All of these problems are solved by WebAssembly. You can compile the Rust code to wasm one time, for every platform, and ship it as a precompiled binary. Wasm will sandbox everything, so you can prevent a number of possible security issues. Additionally, for Rust, Rust already supports being compiled to wasm, and has a number of wasm runtimes to choose from.
I think a good way to think about this problem is to substitute "wasm" with "lua". When is lua a good idea? Wasm is also probably a good idea for those things. Only probably, of course...
Good response. This usage in Rust procedural macros boils down to providing flexibility while improving speed and security.
One thing I'd add is that WASM has a few unique advantages compared to other options, which in this case would be shipping a Rust interpreter or using another VM like JVM. Building a Rust interpreter would be a lot of effort to build and maintain, while WASM already has tool-chain support due to it's adoption in browsers. Something like JVM bytecode works differently enough that it's not a standard "ISA" style target in LLVM or GCC tool-chains. WASM is also significantly lighter than many other language specific VM's, provides a decent default sandbox, and is performant enough.
Another potential usage which would be interesting is using WASM in interpreted languages to provide more performant modules/plugins while providing better security/ease of use. Elixir, Ruby, and Python all use native (C) modules for performance, but often are difficult to compile. Being able to precompile modules to WASM would provide better memory safety and be easier to use.
Yes, that’s already possible today, they can do anything.
We haven’t decided for sure if we’re going to do this upstream yet, so those kinds of policy questions have yet to be answered.

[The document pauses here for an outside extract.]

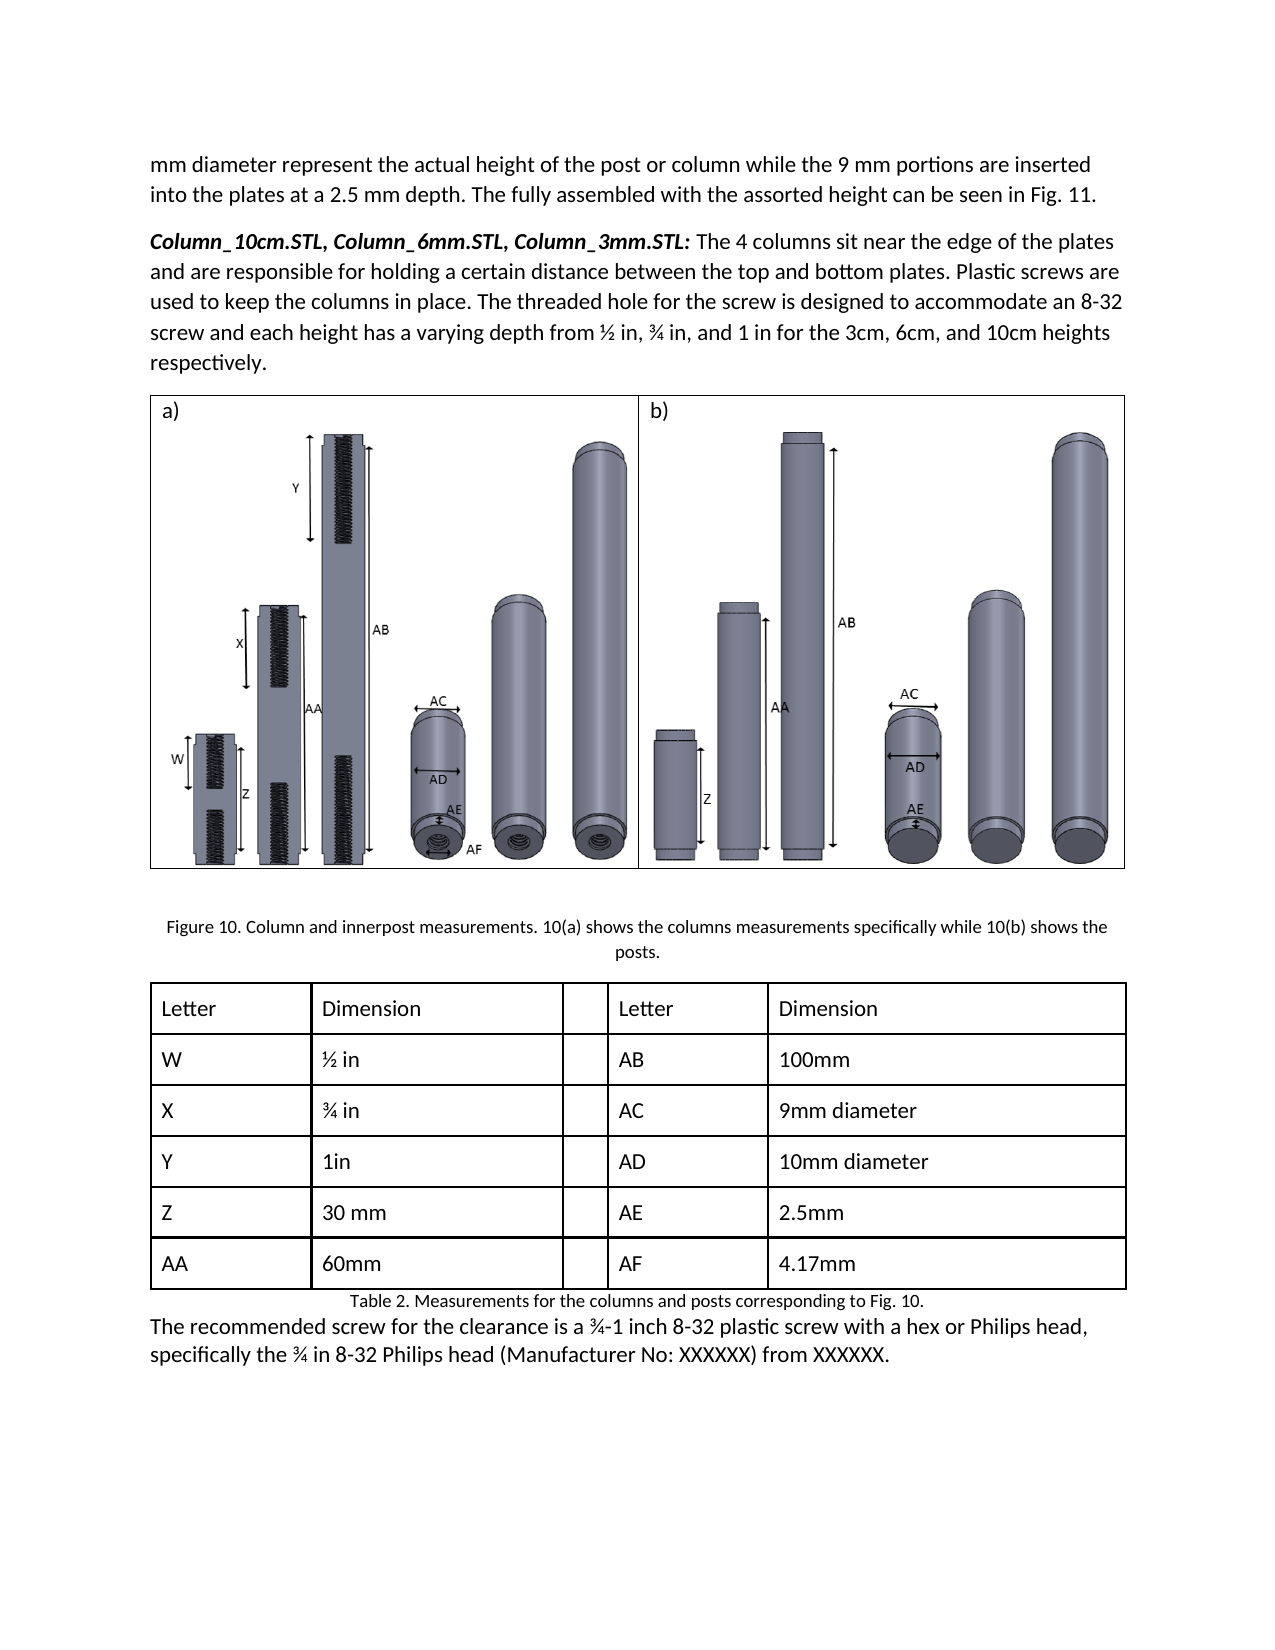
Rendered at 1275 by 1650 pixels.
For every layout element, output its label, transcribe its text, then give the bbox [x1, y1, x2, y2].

I’d imagine so, but there’s a lot of details there!
I would say precompiled proc macros via wasm narrows that hole - since it can't access any outside source, it becomes deterministic and greatly simplifies testing it for malicous output.
Yes, this particular implementation does. That doesn’t mean the final one will follow suit. This could be considered breaking backwards compatibility, for example.
True. I'd hope future implementations are very explicit about what operations are allowable (for example, globs for files in allowed inputs/outputs), such that you still have an easier time testing.
For companies that might be worried about the third-party code ecosystem (did you know that npm packages can effectively run code as you on your system?), this drastically increases the confidence in the security of random Rust cargo crates.
Really unexpected to use a bytecode execution engine for accelerating compile times, only if one doesn't spend time regularly reading compiler related papers, sigh.
That said, this is the general operating strategy in the Rust ecosystem: got a cool feature you think would be useful? Try implementing it via a crate/macro hackery to see if would indeed be useful.
It's one of the reason I'm a big fan of Rust - between the macros and the typesytem, you can generally prototype language level changes. No, the prototype won't be as nice to use as the real thing, but I think that's for the best.
As an example, you can write a crate to introduce named argument support for calling and defining functions. Lots of fun.
An aside: the author is one of the macro experts in the Rust ecosystem.